I was doing a little reading and ran into a vulnerability of images through something called Gifar.
Those are images combined with java jar files that can access your browser
Quote:
|
GIFARs can be files other than combined GIF+JAR files, they could also be JPG+JAR, DOC+JAR, etc.
|
you can do some reading by searching Gifar on google or checking last years Black Hat conference:
Black Hat Sneak Preview | Zero Day | ZDNet.com
Sun has fixed this vulnerability in java, but you dont know if your users have installed the latest java plugin for their browser...

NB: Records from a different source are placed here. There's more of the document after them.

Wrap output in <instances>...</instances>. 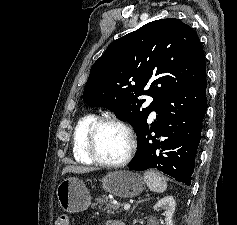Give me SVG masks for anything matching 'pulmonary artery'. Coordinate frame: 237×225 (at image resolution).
<instances>
[{
  "instance_id": "1",
  "label": "pulmonary artery",
  "mask_w": 237,
  "mask_h": 225,
  "mask_svg": "<svg viewBox=\"0 0 237 225\" xmlns=\"http://www.w3.org/2000/svg\"><path fill=\"white\" fill-rule=\"evenodd\" d=\"M150 101H151V98H148V99H147V102L149 103ZM153 116H154V114H153Z\"/></svg>"
}]
</instances>
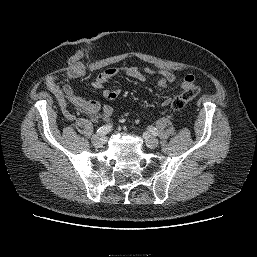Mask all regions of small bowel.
Segmentation results:
<instances>
[{
    "label": "small bowel",
    "mask_w": 257,
    "mask_h": 257,
    "mask_svg": "<svg viewBox=\"0 0 257 257\" xmlns=\"http://www.w3.org/2000/svg\"><path fill=\"white\" fill-rule=\"evenodd\" d=\"M125 73L128 77L145 82L146 75L159 74L161 78L158 86L161 89H168L171 85L184 89L187 85L194 83L193 75H186L182 81L178 80L175 74L169 70H153L151 68H138L136 66L112 67L101 72L92 82V86L96 89L102 88L110 79L116 77L120 73ZM83 75L81 70H71L67 73L62 85L57 84V77L50 76L46 80V86L56 97L64 116L72 120L75 115L68 109L67 104H72L78 111L88 116L91 120H97L100 116L104 121H109L112 110L109 106H101L98 101L87 100L75 93L70 82ZM120 94V89H105L103 97L106 100L113 101ZM170 99L164 100L163 104L168 105ZM100 113V114H99Z\"/></svg>",
    "instance_id": "obj_1"
}]
</instances>
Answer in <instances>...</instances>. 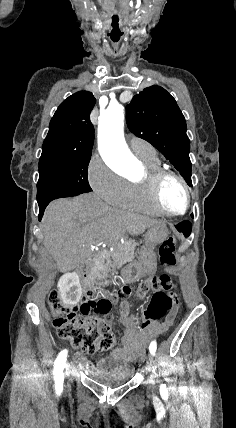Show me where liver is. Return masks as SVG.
I'll return each instance as SVG.
<instances>
[{
    "label": "liver",
    "instance_id": "liver-1",
    "mask_svg": "<svg viewBox=\"0 0 236 428\" xmlns=\"http://www.w3.org/2000/svg\"><path fill=\"white\" fill-rule=\"evenodd\" d=\"M158 224L148 216L120 212L107 206L95 194L78 198H61L47 206L41 230L47 252L53 256L60 272H70L84 264L93 254L96 244H117L129 232L143 234Z\"/></svg>",
    "mask_w": 236,
    "mask_h": 428
}]
</instances>
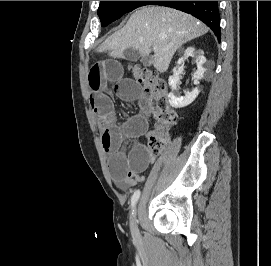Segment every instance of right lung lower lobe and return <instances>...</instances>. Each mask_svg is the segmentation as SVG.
<instances>
[{
	"instance_id": "obj_1",
	"label": "right lung lower lobe",
	"mask_w": 271,
	"mask_h": 266,
	"mask_svg": "<svg viewBox=\"0 0 271 266\" xmlns=\"http://www.w3.org/2000/svg\"><path fill=\"white\" fill-rule=\"evenodd\" d=\"M151 5L175 8L204 22L220 41V14L218 1H153Z\"/></svg>"
}]
</instances>
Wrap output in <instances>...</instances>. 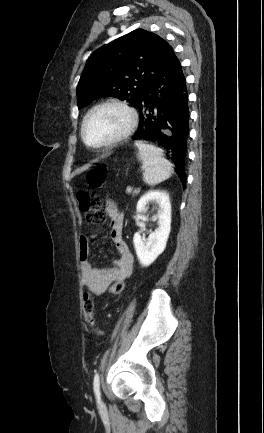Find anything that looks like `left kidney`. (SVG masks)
<instances>
[{
    "instance_id": "1",
    "label": "left kidney",
    "mask_w": 264,
    "mask_h": 433,
    "mask_svg": "<svg viewBox=\"0 0 264 433\" xmlns=\"http://www.w3.org/2000/svg\"><path fill=\"white\" fill-rule=\"evenodd\" d=\"M150 202L158 206L156 218L158 228L144 240L139 232L134 234L133 243L142 266L148 267L165 250L171 229V204L166 191H148L137 203V211L144 214Z\"/></svg>"
}]
</instances>
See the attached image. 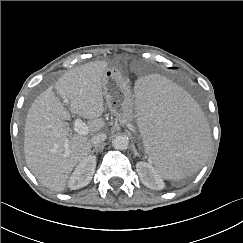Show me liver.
I'll list each match as a JSON object with an SVG mask.
<instances>
[{"instance_id":"liver-1","label":"liver","mask_w":243,"mask_h":243,"mask_svg":"<svg viewBox=\"0 0 243 243\" xmlns=\"http://www.w3.org/2000/svg\"><path fill=\"white\" fill-rule=\"evenodd\" d=\"M109 65L90 62L62 75L57 94L69 101V109L48 89L33 102L24 128V153L28 168L47 188L61 192L74 167L91 152L89 136L104 128L103 78ZM88 119V134H70L64 121L70 112ZM68 146L65 147V144Z\"/></svg>"}]
</instances>
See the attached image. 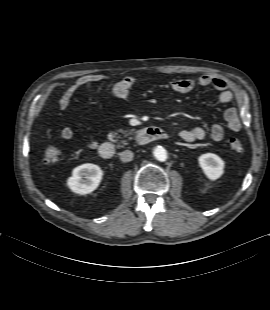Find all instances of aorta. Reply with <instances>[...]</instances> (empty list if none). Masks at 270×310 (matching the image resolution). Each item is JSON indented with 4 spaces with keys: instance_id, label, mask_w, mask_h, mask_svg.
<instances>
[{
    "instance_id": "aorta-1",
    "label": "aorta",
    "mask_w": 270,
    "mask_h": 310,
    "mask_svg": "<svg viewBox=\"0 0 270 310\" xmlns=\"http://www.w3.org/2000/svg\"><path fill=\"white\" fill-rule=\"evenodd\" d=\"M154 156L158 161L164 162L167 159V151L163 147L158 146L154 150Z\"/></svg>"
}]
</instances>
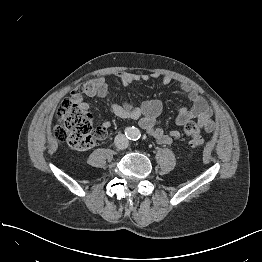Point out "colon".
<instances>
[{
  "mask_svg": "<svg viewBox=\"0 0 262 262\" xmlns=\"http://www.w3.org/2000/svg\"><path fill=\"white\" fill-rule=\"evenodd\" d=\"M58 123L51 129L58 141H66L73 149L84 150L93 143L92 113L80 100L64 97L57 110ZM183 135L189 138V146L199 149L203 143L198 124L187 121L180 126Z\"/></svg>",
  "mask_w": 262,
  "mask_h": 262,
  "instance_id": "1",
  "label": "colon"
}]
</instances>
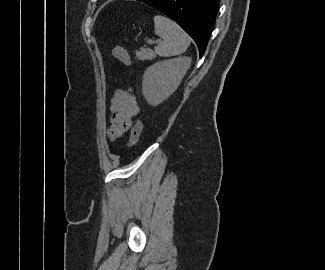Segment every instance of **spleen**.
<instances>
[{
	"mask_svg": "<svg viewBox=\"0 0 325 270\" xmlns=\"http://www.w3.org/2000/svg\"><path fill=\"white\" fill-rule=\"evenodd\" d=\"M154 29L155 34L162 39L155 47V52L161 57L180 55L190 45L189 36L177 23L167 17L156 15Z\"/></svg>",
	"mask_w": 325,
	"mask_h": 270,
	"instance_id": "spleen-1",
	"label": "spleen"
}]
</instances>
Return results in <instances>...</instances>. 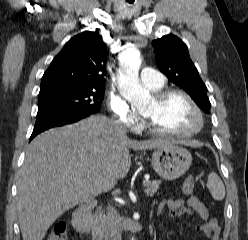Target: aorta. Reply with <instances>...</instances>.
Masks as SVG:
<instances>
[{"label":"aorta","mask_w":248,"mask_h":240,"mask_svg":"<svg viewBox=\"0 0 248 240\" xmlns=\"http://www.w3.org/2000/svg\"><path fill=\"white\" fill-rule=\"evenodd\" d=\"M140 65L141 55L137 48L130 47L122 52L119 60L118 87L121 95L136 108L150 101L149 91L139 82Z\"/></svg>","instance_id":"762f6f07"}]
</instances>
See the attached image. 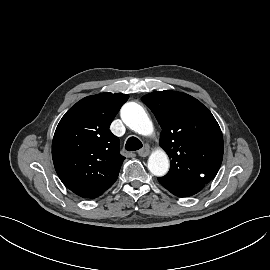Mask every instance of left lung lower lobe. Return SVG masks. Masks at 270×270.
<instances>
[{
  "instance_id": "obj_1",
  "label": "left lung lower lobe",
  "mask_w": 270,
  "mask_h": 270,
  "mask_svg": "<svg viewBox=\"0 0 270 270\" xmlns=\"http://www.w3.org/2000/svg\"><path fill=\"white\" fill-rule=\"evenodd\" d=\"M200 190H193V191H170L172 194L178 197H187L196 194Z\"/></svg>"
}]
</instances>
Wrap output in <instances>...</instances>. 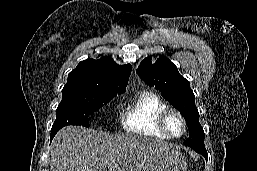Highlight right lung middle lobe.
Wrapping results in <instances>:
<instances>
[{"label":"right lung middle lobe","mask_w":257,"mask_h":171,"mask_svg":"<svg viewBox=\"0 0 257 171\" xmlns=\"http://www.w3.org/2000/svg\"><path fill=\"white\" fill-rule=\"evenodd\" d=\"M119 94L96 88H63L62 100L57 107L56 120L52 128H62L67 125L88 127L89 116Z\"/></svg>","instance_id":"right-lung-middle-lobe-1"}]
</instances>
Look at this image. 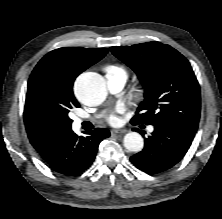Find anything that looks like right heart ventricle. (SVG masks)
<instances>
[{
  "mask_svg": "<svg viewBox=\"0 0 222 219\" xmlns=\"http://www.w3.org/2000/svg\"><path fill=\"white\" fill-rule=\"evenodd\" d=\"M115 70L121 71V72H123V73L126 74L125 70H124L123 68L119 67V66H113V65H112V66H108V67L106 68V71H107V72H109V71H115Z\"/></svg>",
  "mask_w": 222,
  "mask_h": 219,
  "instance_id": "1",
  "label": "right heart ventricle"
}]
</instances>
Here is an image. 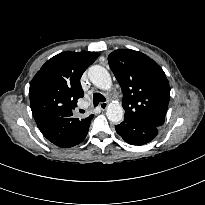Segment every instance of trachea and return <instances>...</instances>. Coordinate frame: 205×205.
<instances>
[{"instance_id": "3493384b", "label": "trachea", "mask_w": 205, "mask_h": 205, "mask_svg": "<svg viewBox=\"0 0 205 205\" xmlns=\"http://www.w3.org/2000/svg\"><path fill=\"white\" fill-rule=\"evenodd\" d=\"M105 101H106V99L102 94L94 93V95H93V104H94V106H97L100 102H105ZM80 112L84 113L85 111L80 110Z\"/></svg>"}]
</instances>
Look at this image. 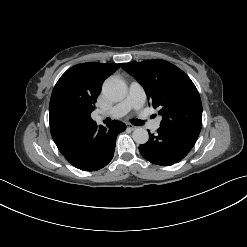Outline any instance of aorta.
Masks as SVG:
<instances>
[{
	"label": "aorta",
	"mask_w": 247,
	"mask_h": 247,
	"mask_svg": "<svg viewBox=\"0 0 247 247\" xmlns=\"http://www.w3.org/2000/svg\"><path fill=\"white\" fill-rule=\"evenodd\" d=\"M102 93L106 99L119 102L127 95V85L119 78H108L102 87ZM132 138L137 144H145L149 139L148 131L144 128H137L132 133Z\"/></svg>",
	"instance_id": "1"
}]
</instances>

to be 100% sure nobody uploads a gifar to your site,
In vbgallery you have 2 possibilities..
Set:
Save Original Files to no...
(drawback: you loose the original
and smaller files wont be resized => keeping potential gifar danger..)
Set the
Original Image Quality from -1 to something like 75
the original will then be processed and gd2 or imagemagic will create a new file without malicious code...
BUT i am not sure if in that case gif or png images are really reprocessed..
as the quality option only affects jpgs. ( reprocessing is excluded in vbgallery: AND $imageinfo['numericaltype'] != 1)
So i suggest that reprocessing of gifs is allowed and forced in next vbgallery.
I would also Suggest, that a re-size original option (with max sizes) be added to next version.. ( this has nothing to do with vulnerabilies)
Luc
PS: i thought about another way... but it looks like a memory hog.. :
read the file into a string.. search for string like ".jar" or ".class" (is usually at the end of the code). if yes, reprocess the image..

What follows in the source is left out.